Empirical Bayes solves this problem for us. It provides us with a fairer way to compare subgroups within a dataset that have radically different sample sizes. Best of all, it’s data-driven and based on sound principles.

Next Time

That’s not to say these new estimates handle all uncertainty for us. Consider the handful of terrible factions that have been completely abandoned by the player base; won't they move heavily to the middle on account of shrinkage? That doesn't seem accurate; how do we handle that?

Fortunately, Empirical Bayes provides us with far more tools than just point estimates (which are simply a "best guess").

As I mentioned earlier, thanks to Bayesian witchcraft, every faction receives a posterior distribution (a distribution representing the full probability of a faction’s true win rate).

For my next couple of articles, I’m going to talk more about these distributions and how we can use them to:

Directly measure the probability that a faction’s true rate is above or below the 55% or 45% benchmarks.
Build an algorithm that can sort our factions into tiers using posterior probability.

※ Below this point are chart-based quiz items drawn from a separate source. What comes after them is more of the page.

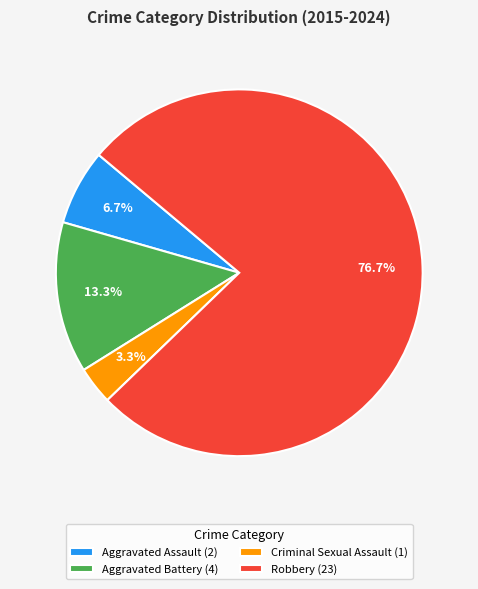

What is the largest slice in the pie chart?

Robbery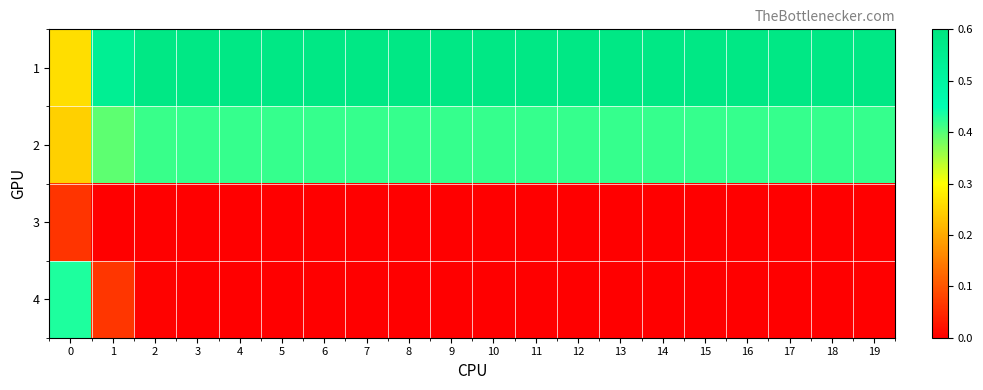

Which has a higher value, 10 or 19?

10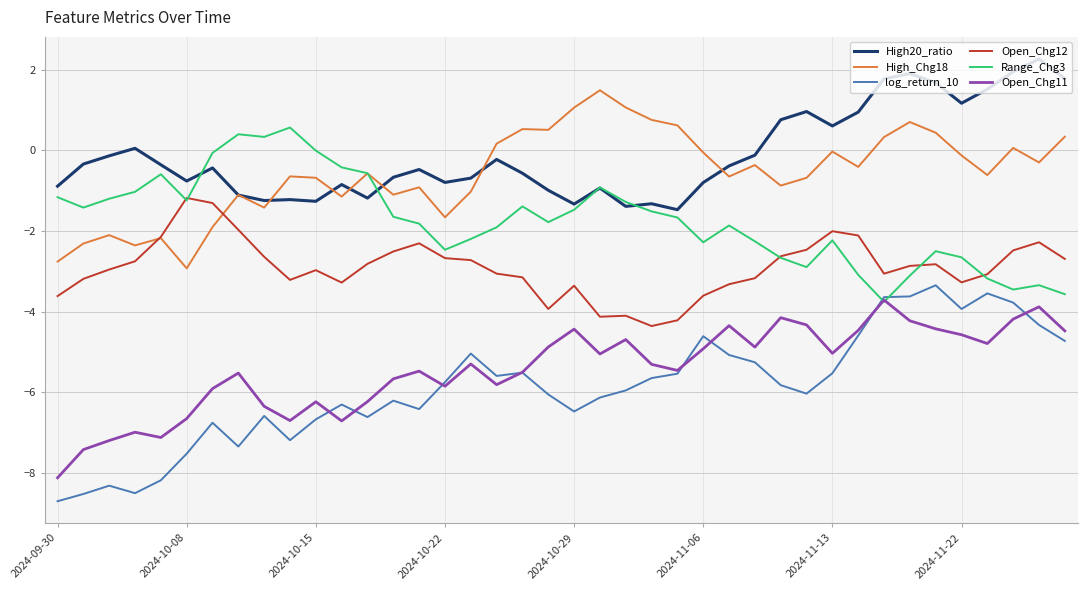

What are all the series names shown in the legend?

High20_ratio, High_Chg18, log_return_10, Open_Chg12, Range_Chg3, Open_Chg11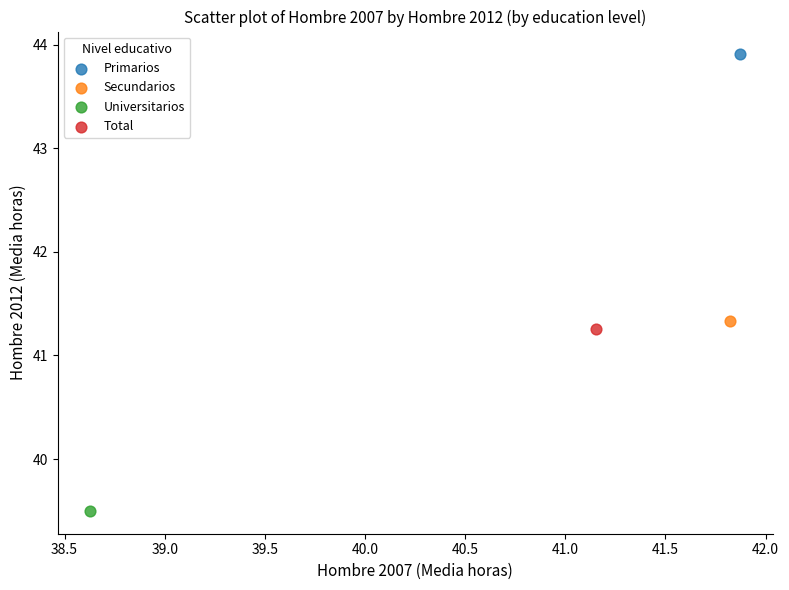

Which series contains the highest Y value?

Primarios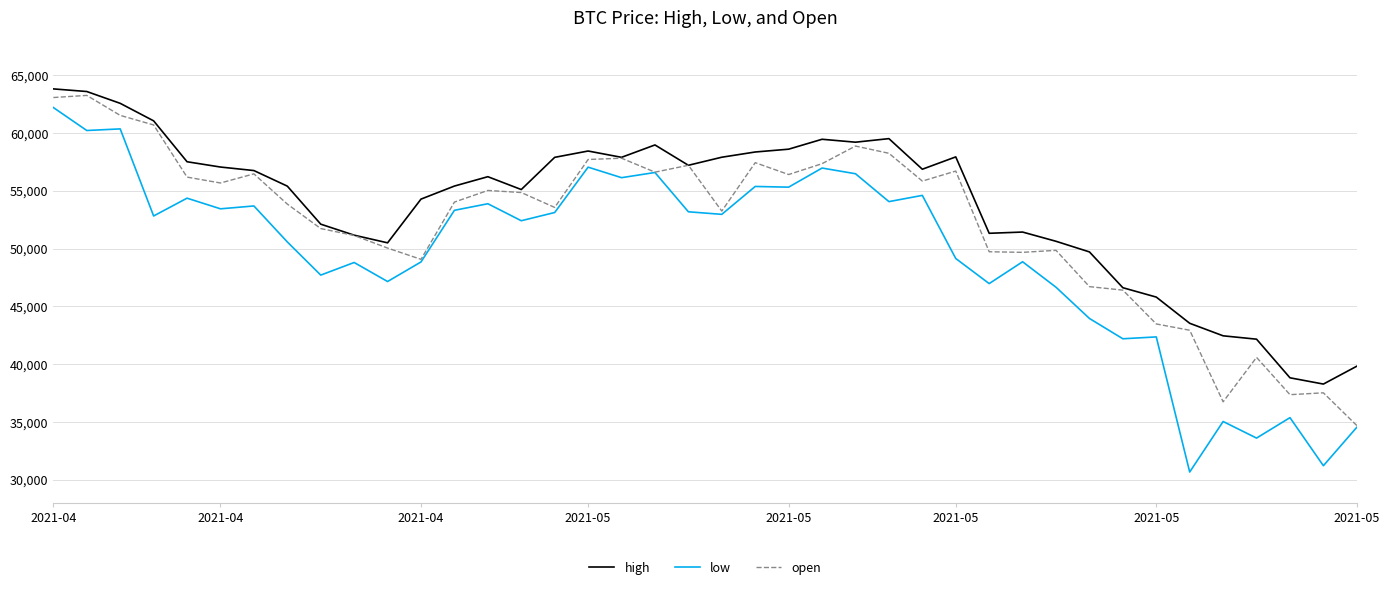

What is the maximum value for high?

63821.7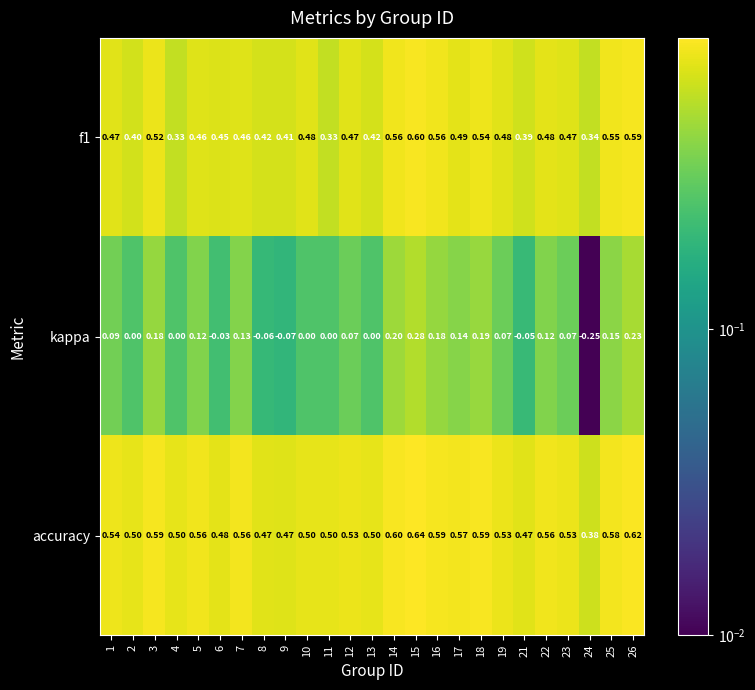

Which series has the largest total across all categories?

accuracy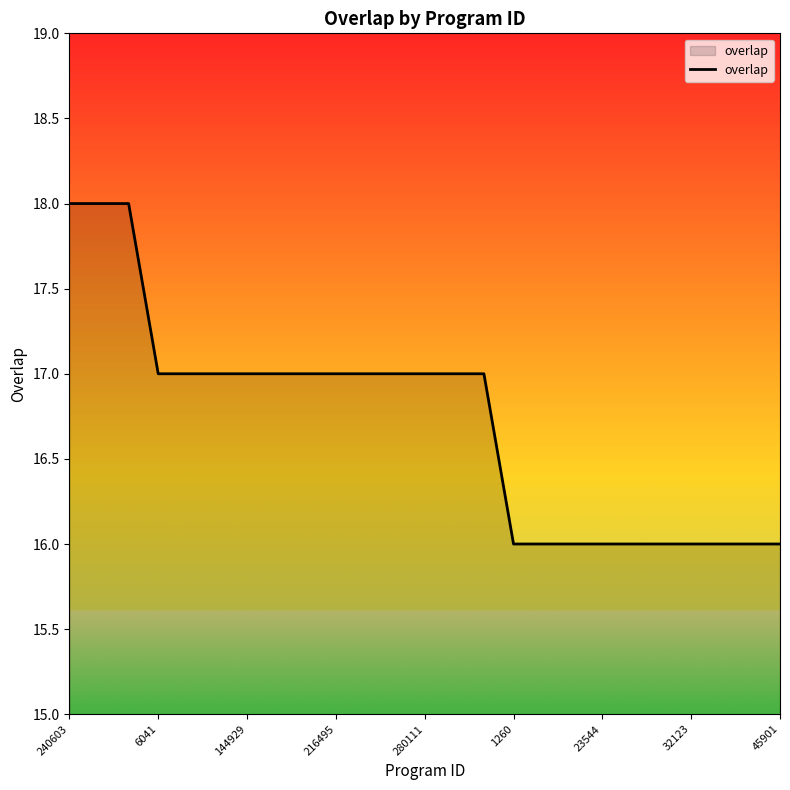

What is the sum of all values?

418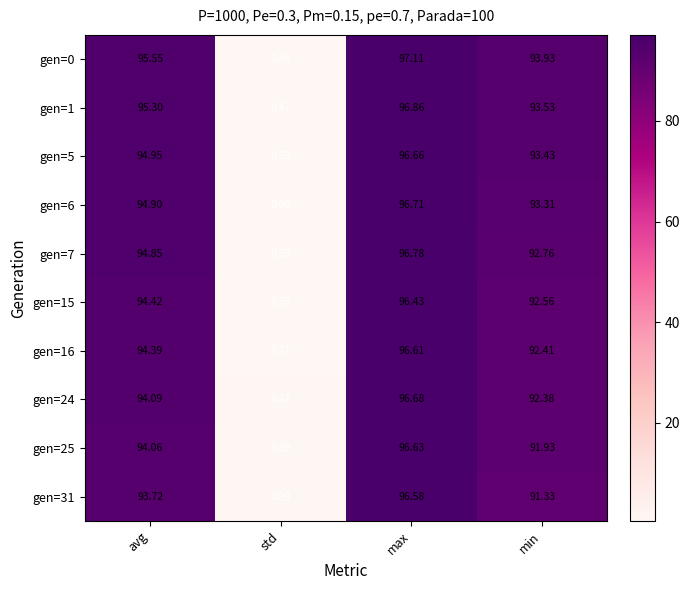

At which category does the chart reach its minimum across all series?

std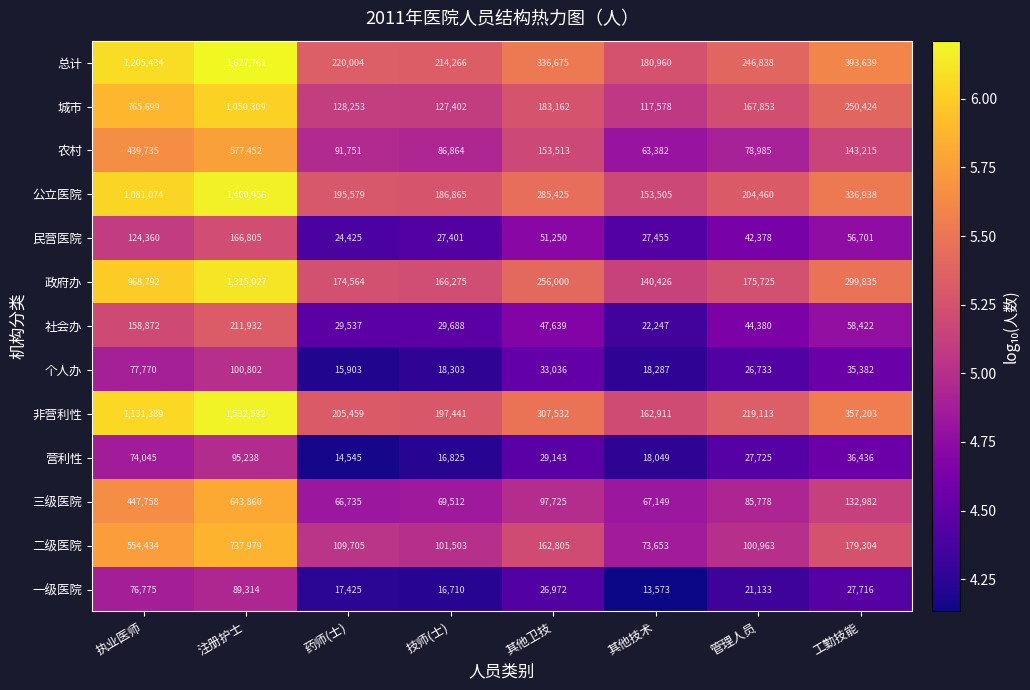

What is the difference between the highest and lowest values at 注册护士?

1538447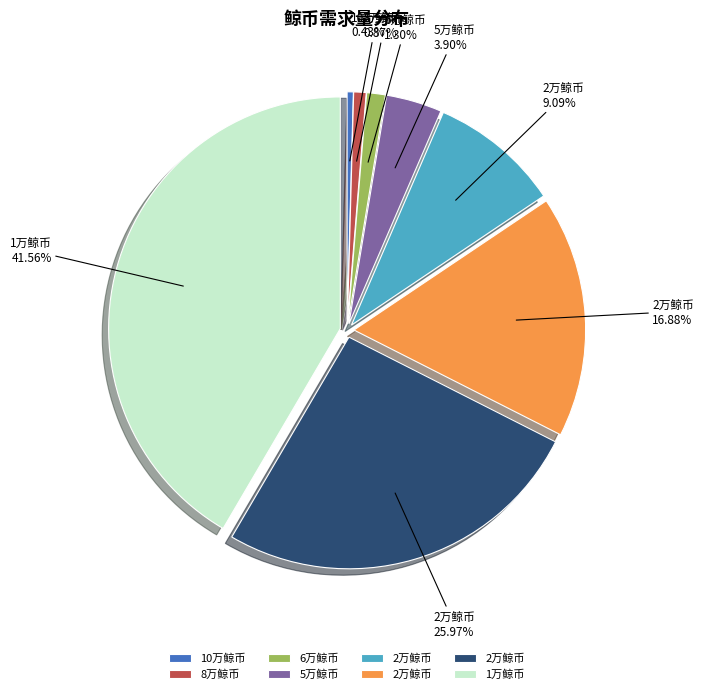

Is there a majority slice in this chart?

No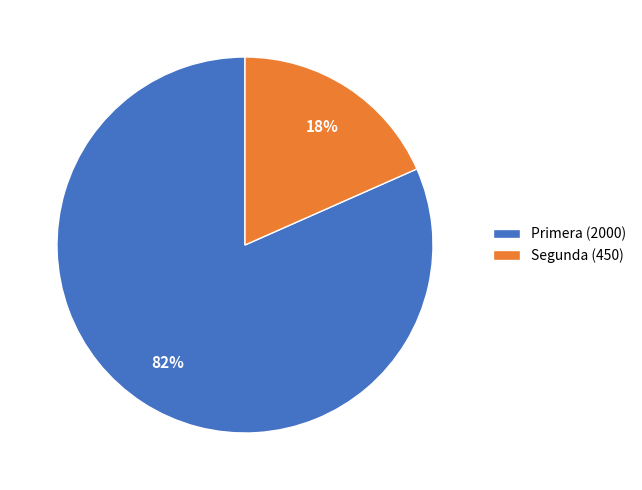

The Primera slice represents 96% of the pie. True or false?

False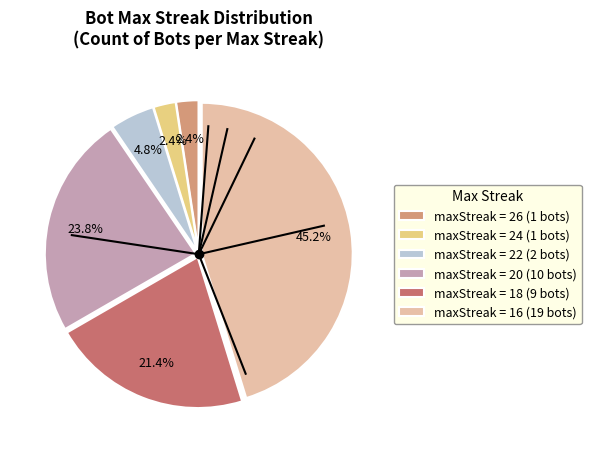

What portion of the pie excludes maxStreak = 18 (9 bots)?

78.6%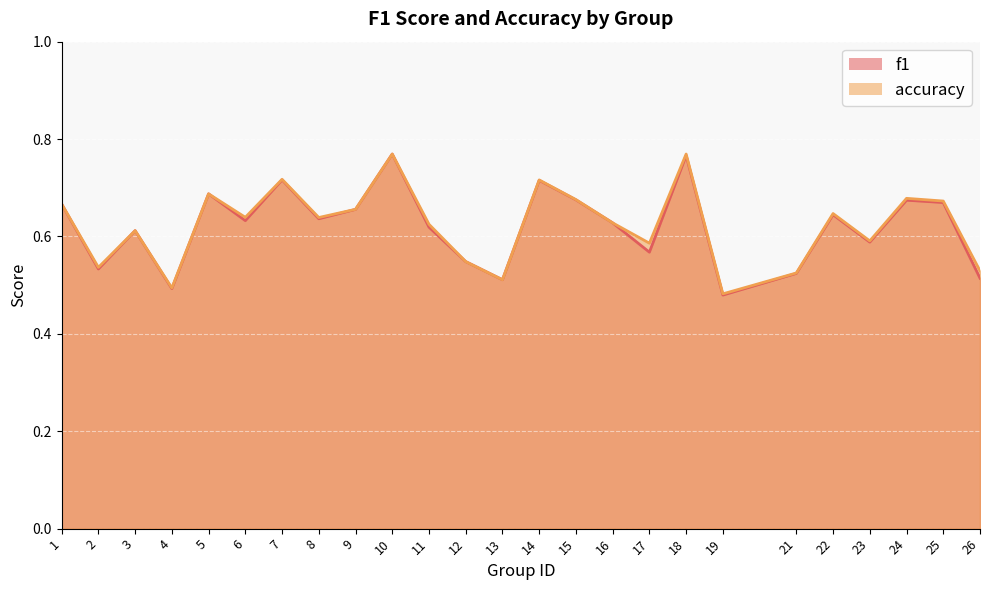

True or false: accuracy and f1 cross at least once.

False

But we've covered enough for now. I hope you found this interesing; if not, feel free to email me at smilesliesgunfire1999@gmail.com and tell me I'm a pretentious hack. After all, you made it through this article, you certainly earned the right!

Thanks for the read! 🧐🥃

Footnotes:

Okay, a few gory details (for Khorne's sake of course). This histogram contains all quarter/factions with 60 or more games in that quarter. However, the fitted beta distribution contains all quarter/factions weighted by their number of games (hence why the expected value is perfectly 50%, when one faction wins another must lose). Both α and β hyperparameters are 29.4479.

We like to focus our analysis on data from GT+ events (events with 16+ players and 4+ rounds). Although we can get many more samples if we include smaller events, such samples might not reflect a serious competitive environment; Large sample sizes are useless if we follow poor sampling methods.